#### Job item
Find "exposure_s: 1/250" below and begin at its line; stop after the line with "f_number: 2.2". Output those lines exactly, without pictures.

#### Data supplied
-=-=-

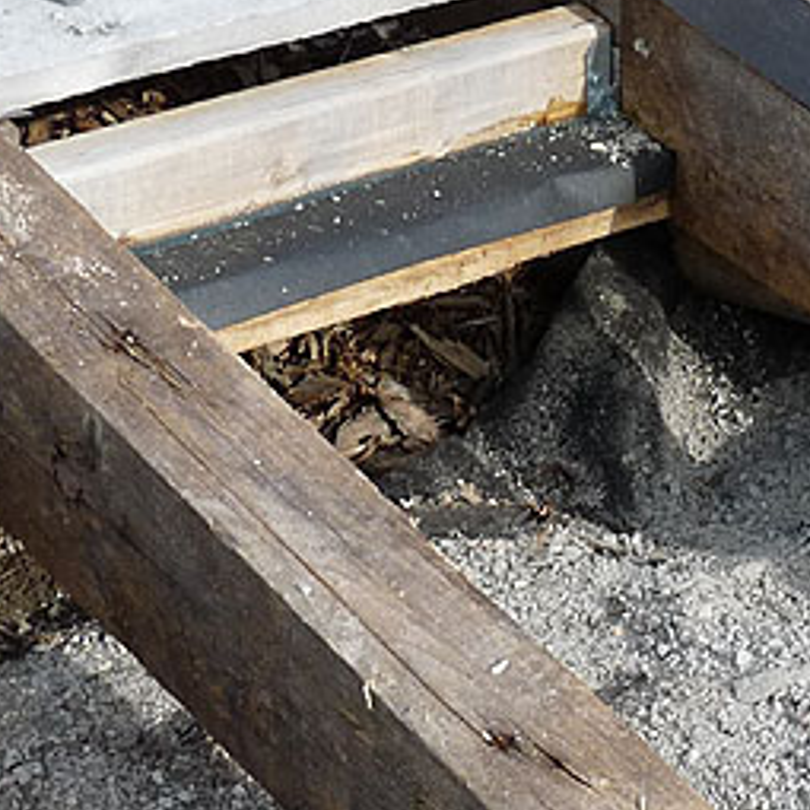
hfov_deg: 16.7
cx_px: 969
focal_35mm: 100
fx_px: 2647
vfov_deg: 17.4
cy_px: 508
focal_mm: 4.8
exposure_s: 1/250
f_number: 4.5
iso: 100
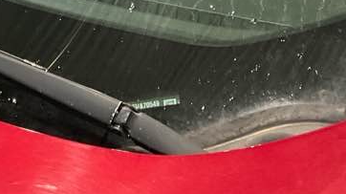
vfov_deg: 11.2
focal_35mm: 99
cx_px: 138
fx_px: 908
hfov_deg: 21.6
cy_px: -170
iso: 125
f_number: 1.8
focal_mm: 3
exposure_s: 1/60
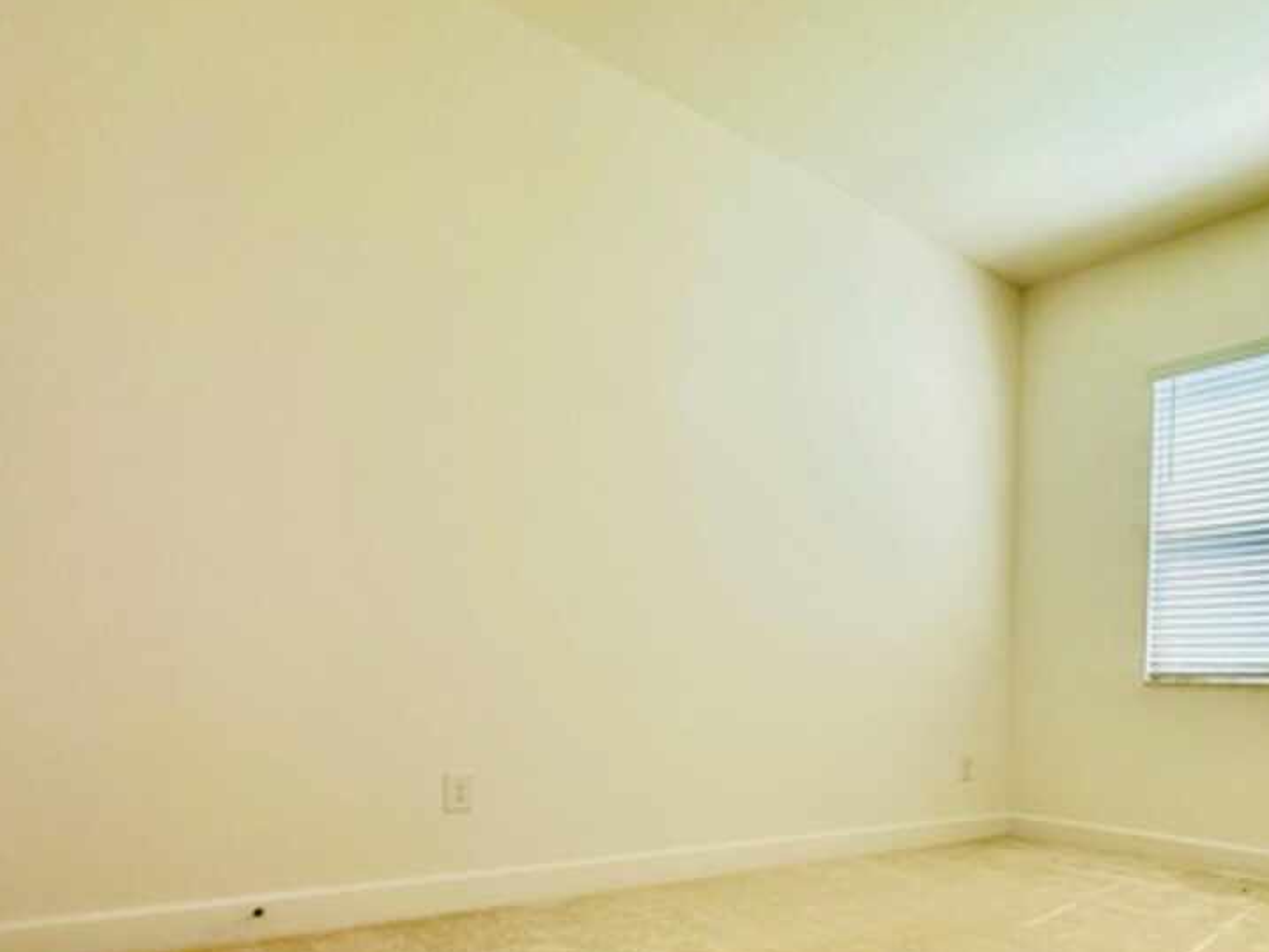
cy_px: 694
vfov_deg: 52.9
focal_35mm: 25
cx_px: 1034
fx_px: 917
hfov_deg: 62.8
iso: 40
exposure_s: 1/148
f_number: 2.2
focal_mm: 2.22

-=-=-

#### Reply to the task
exposure_s: 1/250
f_number: 4.5
iso: 100
vfov_deg: 11.2
focal_35mm: 99
cx_px: 138
fx_px: 908
hfov_deg: 21.6
cy_px: -170
iso: 125
f_number: 1.8
focal_mm: 3
exposure_s: 1/60
cy_px: 694
vfov_deg: 52.9
focal_35mm: 25
cx_px: 1034
fx_px: 917
hfov_deg: 62.8
iso: 40
exposure_s: 1/148
f_number: 2.2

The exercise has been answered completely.